> On Jul 6, 2017, at 6:26 AM, Ralf Gommers <ralf.gomm...@gmail.com> wrote:
> 
> On Thu, Jul 6, 2017 at 8:57 PM, Thomas Kluyver <tho...@kluyver.me.uk 
> <mailto:tho...@kluyver.me.uk>> wrote:
> Thank-you all for the discussion and the attempts to accommodate flit,
> but I'll bow out now. It's become clear that the way flit approaches
> packaging is fundamentally incompatible with the priorities other people
> have for the ecosystem. Namely, I see sdists as archival artifacts to be
> made approximately once per release, but the general trend is to make
> them a key part of the build pipeline.
> 
> For the record: your view makes perfect sense to me, and is conceptually 
> cleaner than the one that PEP 517 in its current form prefers. 


The fundamental problem here is that sdists *are* a key part of the build 
pipeline and are always going to be unless pip stops supporting sdists all 
together. I think it is a complete non-starter to suggest removing installation 
from sdist support from pip (particularly since it would immediately lose 
support for every platform but Windows, MacOS and many common Linux’s (but not 
all of them!).

Given that (IMO) we can’t remove the fact that sdists are a key part of the 
pipeline of going from a directory on some developer’s machine to installed on 
some user’s machine, the question then becomes do we want to try and push 
things towards only having *one* primary flow through the state machine of 
Python’s packaging, or do we want to support transitions that allow you to 
“skip” steps. My opinion is (obviously at this point I think) that the fewer 
ways we have to go from some directory on some developer’s machine to installed 
on some user’s machine, the more robust the entire ecosystem becomes and the 
less likely we’re going to end up with projects getting weird packaging related 
bugs that depend on some sort of specific mechanism for installation.
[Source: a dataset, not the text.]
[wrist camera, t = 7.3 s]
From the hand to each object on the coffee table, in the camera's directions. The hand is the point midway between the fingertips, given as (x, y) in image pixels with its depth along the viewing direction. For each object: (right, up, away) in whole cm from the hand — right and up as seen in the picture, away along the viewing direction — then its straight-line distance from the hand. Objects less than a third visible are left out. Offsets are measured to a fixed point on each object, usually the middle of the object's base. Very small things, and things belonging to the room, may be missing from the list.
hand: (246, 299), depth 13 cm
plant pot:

It’s a 
systematic solution to a problem that crops up over and over and over again on 
project after project where ensuring it else wise can be a lot of work [1].
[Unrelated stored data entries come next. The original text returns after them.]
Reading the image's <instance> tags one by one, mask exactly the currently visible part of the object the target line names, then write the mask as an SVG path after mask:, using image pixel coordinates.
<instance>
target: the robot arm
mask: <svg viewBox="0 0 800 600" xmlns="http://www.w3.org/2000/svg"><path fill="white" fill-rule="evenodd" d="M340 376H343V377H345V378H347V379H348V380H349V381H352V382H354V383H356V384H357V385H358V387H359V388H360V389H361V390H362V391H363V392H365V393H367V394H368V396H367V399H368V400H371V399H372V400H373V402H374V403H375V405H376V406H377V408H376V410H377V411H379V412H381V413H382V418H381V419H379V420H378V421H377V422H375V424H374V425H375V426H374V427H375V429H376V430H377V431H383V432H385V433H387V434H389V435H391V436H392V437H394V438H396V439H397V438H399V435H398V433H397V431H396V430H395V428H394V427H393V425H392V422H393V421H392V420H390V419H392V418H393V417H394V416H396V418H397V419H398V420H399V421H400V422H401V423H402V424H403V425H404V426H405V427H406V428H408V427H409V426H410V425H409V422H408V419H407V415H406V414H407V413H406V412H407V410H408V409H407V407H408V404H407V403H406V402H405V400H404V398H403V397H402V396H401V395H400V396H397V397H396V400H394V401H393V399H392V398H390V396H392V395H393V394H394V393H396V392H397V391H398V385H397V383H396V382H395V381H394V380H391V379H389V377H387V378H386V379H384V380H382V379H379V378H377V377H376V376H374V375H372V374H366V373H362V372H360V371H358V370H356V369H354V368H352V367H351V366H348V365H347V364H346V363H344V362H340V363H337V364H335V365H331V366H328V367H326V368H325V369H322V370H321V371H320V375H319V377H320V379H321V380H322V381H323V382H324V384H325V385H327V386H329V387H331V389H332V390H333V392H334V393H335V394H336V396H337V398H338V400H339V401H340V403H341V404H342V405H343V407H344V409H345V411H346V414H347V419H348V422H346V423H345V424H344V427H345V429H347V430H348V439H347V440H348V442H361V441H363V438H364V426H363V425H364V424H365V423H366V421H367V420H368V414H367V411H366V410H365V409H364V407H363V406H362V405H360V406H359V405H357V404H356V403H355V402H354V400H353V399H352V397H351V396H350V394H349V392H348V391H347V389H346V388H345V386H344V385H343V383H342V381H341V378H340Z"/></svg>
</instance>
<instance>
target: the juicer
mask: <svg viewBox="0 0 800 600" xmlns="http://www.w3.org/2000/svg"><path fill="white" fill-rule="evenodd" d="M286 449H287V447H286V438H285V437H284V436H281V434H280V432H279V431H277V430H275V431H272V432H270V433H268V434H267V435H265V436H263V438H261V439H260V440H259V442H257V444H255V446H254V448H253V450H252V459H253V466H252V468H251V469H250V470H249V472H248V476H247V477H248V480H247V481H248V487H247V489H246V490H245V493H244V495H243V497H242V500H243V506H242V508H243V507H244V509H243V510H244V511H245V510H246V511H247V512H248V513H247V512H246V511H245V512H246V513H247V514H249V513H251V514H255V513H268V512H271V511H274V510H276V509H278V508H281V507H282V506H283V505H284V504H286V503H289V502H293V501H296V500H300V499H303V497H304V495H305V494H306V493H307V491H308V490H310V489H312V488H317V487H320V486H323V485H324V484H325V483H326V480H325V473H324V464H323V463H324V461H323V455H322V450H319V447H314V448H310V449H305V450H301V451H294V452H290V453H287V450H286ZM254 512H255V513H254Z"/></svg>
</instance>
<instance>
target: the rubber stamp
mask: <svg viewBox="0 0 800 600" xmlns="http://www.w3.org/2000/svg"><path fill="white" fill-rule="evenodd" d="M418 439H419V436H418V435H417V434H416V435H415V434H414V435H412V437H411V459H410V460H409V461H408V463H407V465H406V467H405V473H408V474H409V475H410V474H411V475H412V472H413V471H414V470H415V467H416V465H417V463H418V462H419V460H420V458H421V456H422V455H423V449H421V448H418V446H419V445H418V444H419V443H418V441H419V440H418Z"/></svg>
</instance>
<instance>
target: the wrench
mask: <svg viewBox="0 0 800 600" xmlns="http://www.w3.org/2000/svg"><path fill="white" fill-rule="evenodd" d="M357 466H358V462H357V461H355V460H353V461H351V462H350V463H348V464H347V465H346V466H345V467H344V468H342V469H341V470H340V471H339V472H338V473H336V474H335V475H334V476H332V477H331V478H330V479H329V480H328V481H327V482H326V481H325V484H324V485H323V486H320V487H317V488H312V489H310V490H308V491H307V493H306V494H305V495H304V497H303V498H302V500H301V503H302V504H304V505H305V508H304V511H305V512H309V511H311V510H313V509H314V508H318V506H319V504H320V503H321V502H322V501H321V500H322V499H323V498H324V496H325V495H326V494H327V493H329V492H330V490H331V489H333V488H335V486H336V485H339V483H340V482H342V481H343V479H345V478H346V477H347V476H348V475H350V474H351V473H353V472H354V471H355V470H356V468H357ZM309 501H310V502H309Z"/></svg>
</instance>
[1] For reference, trying to systematically solve the problem in one project 
involved about a weeks worth of effort for me trying different things to get 
the packaging in a state that it could reliably be tested end to end in a way 
that is unlikely (but not impossible!) to vary depending on if someone installs 
in develop or from sdist, or from a wheel, or from a local directory etc. Some 
of that pain was due to distutils/setuptools, some of it was due to Python 
itself, and some of it was just inherent in the fact that when you have a 
combinatorial of installation paths variation is inevitable. My view is if 
fixing a project’s packaging bug took me a ~week, someone less steeped in lore 
is going to have a *really* rough time of it.